(Work to complete) For each line of the data below that contains "true", return that line.

(Data for review)
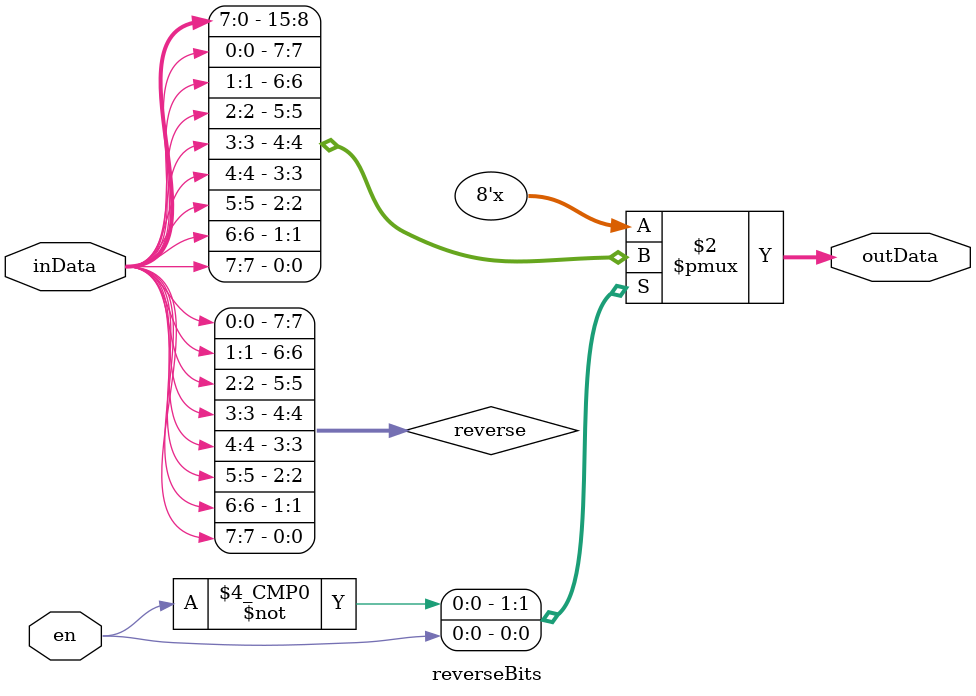
<source format=sv>
`timescale 1ns / 1ps


module reverseBits(
    input logic [7:0]inData,
    input logic en,
    output logic [7:0]outData
    );
    logic [7:0]reverse;
    generate
            genvar i;
            for (i = 0; i < 8; i = i +1)
                    assign reverse[7-i]=inData[i];
    endgenerate
    always_comb
        begin
            case(en)
                1'b0: outData = inData;
                1'b1: outData = reverse;
                default: outData = inData;
            endcase
        end
endmodule

</source>
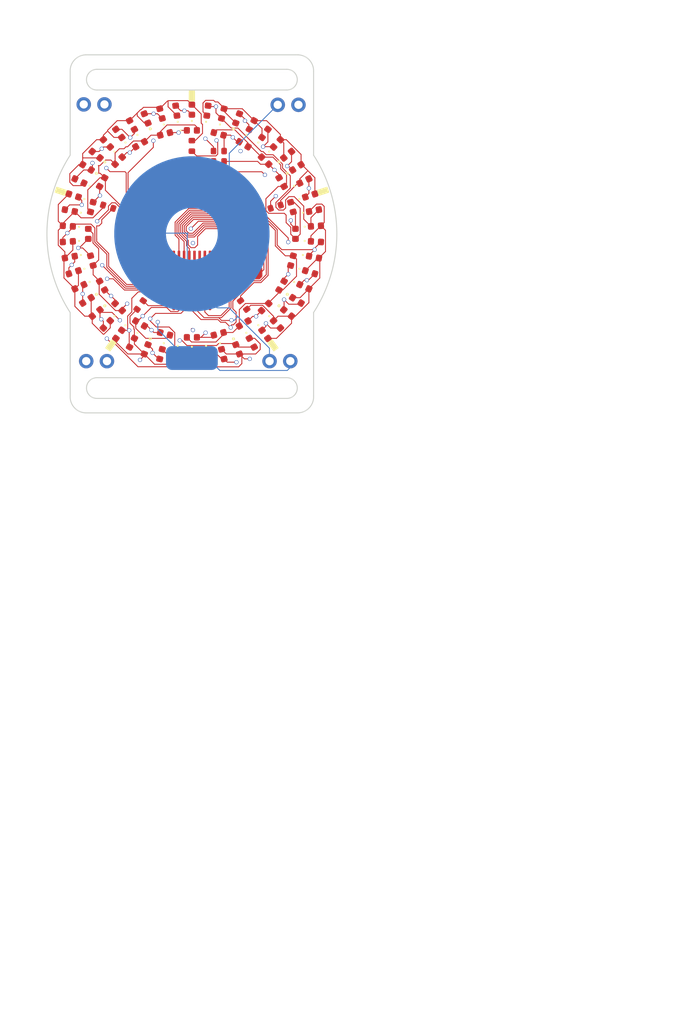
<source format=kicad_pcb>
(kicad_pcb (version 20221018) (generator pcbnew)

  (general
    (thickness 1.6)
  )

  (paper "User" 99.9998 99.9998)
  (layers
    (0 "F.Cu" signal)
    (1 "In1.Cu" signal)
    (2 "In2.Cu" signal)
    (31 "B.Cu" signal)
    (32 "B.Adhes" user "B.Adhesive")
    (33 "F.Adhes" user "F.Adhesive")
    (34 "B.Paste" user)
    (35 "F.Paste" user)
    (36 "B.SilkS" user "B.Silkscreen")
    (37 "F.SilkS" user "F.Silkscreen")
    (38 "B.Mask" user)
    (39 "F.Mask" user)
    (40 "Dwgs.User" user "User.Drawings")
    (41 "Cmts.User" user "User.Comments")
    (42 "Eco1.User" user "User.Eco1")
    (43 "Eco2.User" user "User.Eco2")
    (44 "Edge.Cuts" user)
    (45 "Margin" user)
    (46 "B.CrtYd" user "B.Courtyard")
    (47 "F.CrtYd" user "F.Courtyard")
    (48 "B.Fab" user)
    (49 "F.Fab" user)
    (50 "User.1" user)
    (51 "User.2" user)
    (52 "User.3" user)
    (53 "User.4" user)
    (54 "User.5" user)
    (55 "User.6" user)
    (56 "User.7" user)
    (57 "User.8" user)
    (58 "User.9" user)
  )

  (setup
    (stackup
      (layer "F.SilkS" (type "Top Silk Screen"))
      (layer "F.Paste" (type "Top Solder Paste"))
      (layer "F.Mask" (type "Top Solder Mask") (color "Black") (thickness 0.01))
      (layer "F.Cu" (type "copper") (thickness 0.035))
      (layer "dielectric 1" (type "prepreg") (thickness 0.1) (material "FR4") (epsilon_r 4.5) (loss_tangent 0.02))
      (layer "In1.Cu" (type "copper") (thickness 0.035))
      (layer "dielectric 2" (type "core") (thickness 1.24) (material "FR4") (epsilon_r 4.5) (loss_tangent 0.02))
      (layer "In2.Cu" (type "copper") (thickness 0.035))
      (layer "dielectric 3" (type "prepreg") (thickness 0.1) (material "FR4") (epsilon_r 4.5) (loss_tangent 0.02))
      (layer "B.Cu" (type "copper") (thickness 0.035))
      (layer "B.Mask" (type "Bottom Solder Mask") (thickness 0.01))
      (layer "B.Paste" (type "Bottom Solder Paste"))
      (layer "B.SilkS" (type "Bottom Silk Screen"))
      (copper_finish "None")
      (dielectric_constraints no)
    )
    (pad_to_mask_clearance 0)
    (pcbplotparams
      (layerselection 0x0201000_7ffffff9)
      (plot_on_all_layers_selection 0x0000000_00000000)
      (disableapertmacros false)
      (usegerberextensions false)
      (usegerberattributes true)
      (usegerberadvancedattributes true)
      (creategerberjobfile true)
      (gerberprecision 5)
      (dashed_line_dash_ratio 12.000000)
      (dashed_line_gap_ratio 3.000000)
      (svgprecision 4)
      (plotframeref false)
      (viasonmask false)
      (mode 1)
      (useauxorigin false)
      (hpglpennumber 1)
      (hpglpenspeed 20)
      (hpglpendiameter 15.000000)
      (dxfpolygonmode true)
      (dxfimperialunits true)
      (dxfusepcbnewfont true)
      (psnegative false)
      (psa4output false)
      (plotreference true)
      (plotvalue true)
      (plotinvisibletext false)
      (sketchpadsonfab false)
      (subtractmaskfromsilk false)
      (outputformat 3)
      (mirror false)
      (drillshape 0)
      (scaleselection 1)
      (outputdirectory "gerbs/")
    )
  )

  (net 0 "")
  (net 1 "VDD")
  (net 2 "GND")
  (net 3 "/LED7")
  (net 4 "/LED6")
  (net 5 "/LED8")
  (net 6 "/LED9")
  (net 7 "/LED10")
  (net 8 "Net-(D51-K)")
  (net 9 "/LED14")
  (net 10 "Net-(D53-K)")
  (net 11 "Net-(D55-K)")
  (net 12 "/LED15")
  (net 13 "/LED16")
  (net 14 "/LED17")
  (net 15 "/LED1")
  (net 16 "/LED2")
  (net 17 "/LED3")
  (net 18 "/LED4")
  (net 19 "/LED5")
  (net 20 "/LED11")
  (net 21 "/LED12")
  (net 22 "/LED13")
  (net 23 "Net-(D1-A)")
  (net 24 "Net-(D11-A)")
  (net 25 "Net-(D21-A)")
  (net 26 "Net-(D31-A)")
  (net 27 "Net-(D41-A)")
  (net 28 "unconnected-(U1-PA6-Pad13)")
  (net 29 "+BATT")
  (net 30 "unconnected-(U1-PA5-Pad12)")
  (net 31 "unconnected-(U1-PA7-Pad14)")
  (net 32 "/SWDIO")
  (net 33 "Net-(U1-PA0)")
  (net 34 "unconnected-(U1-PF2-Pad6)")
  (net 35 "unconnected-(U1-PB0-Pad15)")
  (net 36 "/coil_{+}")
  (net 37 "/SWCLK")
  (net 38 "unconnected-(U1-PA9{slash}NC-Pad19)")
  (net 39 "unconnected-(U1-PB1-Pad16)")
  (net 40 "unconnected-(U1-PB2-Pad17)")
  (net 41 "unconnected-(U1-PA8-Pad18)")
  (net 42 "unconnected-(U1-PC6-Pad20)")

  (footprint "footprints:LED_0402_1005Metric" (layer "F.Cu") (at 7.053423 9.708204 -54))

  (footprint "LED_SMD:LED_0402_1005Metric" (layer "F.Cu") (at 10.131935 -6.429922 32.4))

  (footprint "LED_SMD:LED_0402_1005Metric" (layer "F.Cu") (at 10.857925 -5.109351 25.2))

  (footprint "LED_SMD:LED_0402_1005Metric" (layer "F.Cu") (at 11.976321 -0.753486 3.6))

  (footprint "LED_SMD:LED_0402_1005Metric" (layer "F.Cu") (at 0 12 -90))

  (footprint "footprints:R_0402_nosilk" (layer "F.Cu") (at 8.08398 -2.626644 -162))

  (footprint "footprints:UFQFPN-32-nosilk" (layer "F.Cu") (at 0 4.5 90))

  (footprint "footprints:R_0402_nosilk" (layer "F.Cu") (at -8.08398 -2.626644 -18))

  (footprint "footprints:LED_0402_nosilk" (layer "F.Cu") (at -2.58819 -9.659258 15))

  (footprint "LED_SMD:LED_0402_1005Metric" (layer "F.Cu") (at 2.984279 -11.622998 75.6))

  (footprint "LED_SMD:LED_0402_1005Metric" (layer "F.Cu") (at -4.417495 11.157318 -111.6))

  (footprint "LED_SMD:LED_0402_1005Metric" (layer "F.Cu") (at -11.976321 0.753486 -176.4))

  (footprint "footprints:LED_0402_nosilk" (layer "F.Cu") (at 5 8.660254 -150))

  (footprint "LED_SMD:LED_0402_1005Metric" (layer "F.Cu") (at -2.984279 -11.622998 104.4))

  (footprint "footprints:LED_0402_1005Metric" (layer "F.Cu") (at -11.412678 -3.708204 162))

  (footprint "LED_SMD:LED_0402_1005Metric" (layer "F.Cu") (at -5.781044 10.51568 -118.8))

  (footprint "footprints:LED_0402_1005Metric" (layer "F.Cu") (at 11.412678 -3.708204 18))

  (footprint "footprints:tesptoint_tiny" (layer "F.Cu") (at 8.5 12.3))

  (footprint "footprints:LED_0402_nosilk" (layer "F.Cu") (at -10 0 90))

  (footprint "LED_SMD:LED_0402_1005Metric" (layer "F.Cu") (at -11.976321 -0.753486 176.4))

  (footprint "LED_SMD:LED_0402_1005Metric" (layer "F.Cu") (at 1.503999 -11.905376 82.8))

  (footprint "LED_SMD:LED_0402_1005Metric" (layer "F.Cu") (at 8.214565 8.747624 -46.8))

  (footprint "footprints:C_0402_nosilk" (layer "F.Cu") (at 6.02 1.91 180))

  (footprint "footprints:LED_0402_nosilk" (layer "F.Cu") (at -5 -8.660254 30))

  (footprint "LED_SMD:LED_0402_1005Metric" (layer "F.Cu") (at -11.787447 -2.248576 169.2))

  (footprint "LED_SMD:LED_0402_1005Metric" (layer "F.Cu") (at -11.787447 2.248576 -169.2))

  (footprint "LED_SMD:LED_0402_1005Metric" (layer "F.Cu") (at -9.246159 7.649088 -140.4))

  (footprint "LED_SMD:LED_0402_1005Metric" (layer "F.Cu") (at 1.503999 11.905376 -82.8))

  (footprint "footprints:tesptoint_tiny" (layer "F.Cu") (at 9.29 -12.47))

  (footprint "footprints:LED_0402_nosilk" (layer "F.Cu") (at -8.660254 5 120))

  (footprint "LED_SMD:LED_0402_1005Metric" (layer "F.Cu") (at -5.781044 -10.51568 118.8))

  (footprint "footprints:C_0402_nosilk" (layer "F.Cu") (at 6.02 -0.95 180))

  (footprint "LED_SMD:LED_0402_1005Metric" (layer "F.Cu") (at -10.131935 6.429922 -147.6))

  (footprint "footprints:LED_0402_nosilk" (layer "F.Cu") (at 6.02 3.9))

  (footprint "footprints:Texas_X2SON_nosilk" (layer "F.Cu") (at 6.02 0.48 -90))

  (footprint "LED_SMD:LED_0402_1005Metric" (layer "F.Cu") (at 11.787447 -2.248576 10.8))

  (footprint "footprints:LED_0402_nosilk" (layer "F.Cu") (at -9.659258 2.58819 105))

  (footprint "LED_SMD:LED_0402_1005Metric" (layer "F.Cu") (at 9.246159 -7.649088 39.6))

  (footprint "LED_SMD:LED_0402_1005Metric" (layer "F.Cu") (at 9.246159 7.649088 -39.6))

  (footprint "footprints:LED_0402_nosilk" (layer "F.Cu") (at 9.659258 -2.58819 -75))

  (footprint "footprints:LED_0402_nosilk" (layer "F.Cu") (at -2.58819 9.659258 165))

  (footprint "footprints:LED_0402_nosilk" (layer "F.Cu") (at 2.58819 9.659258 -165))

  (footprint "LED_SMD:LED_0402_1005Metric" (layer "F.Cu") (at 11.787447 2.248576 -10.8))

  (footprint "footprints:LED_0402_nosilk" (layer "F.Cu") (at 7.071068 -7.071068 -45))

  (footprint "LED_SMD:LED_0402_1005Metric" (layer "F.Cu") (at -9.246159 -7.649088 140.4))

  (footprint "LED_SMD:LED_0402_1005Metric" (layer "F.Cu") (at 7.053423 -9.708204 54))

  (footprint "footprints:LED_0402_1005Metric" (layer "F.Cu") (at -7.053423 9.708204 -126))

  (footprint "footprints:LED_0402_nosilk" (layer "F.Cu") (at 8.660254 5 -120))

  (footprint "footprints:LED_0402_nosilk" (layer "F.Cu") (at -5 8.660254 150))

  (footprint "footprints:LED_0402_nosilk" (layer "F.Cu") (at 10 0 -90))

  (footprint "LED_SMD:LED_0402_1005Metric" (layer "F.Cu") (at -4.417495 -11.157318 111.6))

  (footprint "footprints:LED_0402_nosilk" (layer "F.Cu") (at -7.071068 -7.071068 45))

  (footprint "footprints:LED_0402_nosilk" (layer "F.Cu") (at 5 -8.660254 -30))

  (footprint "LED_SMD:LED_0402_1005Metric" (layer "F.Cu") (at -8.214565 8.747624 -133.2))

  (footprint "footprints:R_0402_nosilk" (layer "F.Cu")
    (tstamp 98811904-414f-4565-aef0-4348f6f6a4d2)
    (at 2.6 -6)
    (descr "Resistor SMD 0402 (1005 Metric), square (rectangular) end terminal, IPC_7351 nominal, (Body size source: IPC-SM-782 page 72, https://www.pcb-
... [499066 chars truncated]
</source>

(Task solution)
      (usegerberattributes true)
      (usegerberadvancedattributes true)
      (creategerberjobfile true)
      (dxfpolygonmode true)
      (dxfimperialunits true)
      (dxfusepcbnewfont true)
      (plotreference true)
      (plotvalue true)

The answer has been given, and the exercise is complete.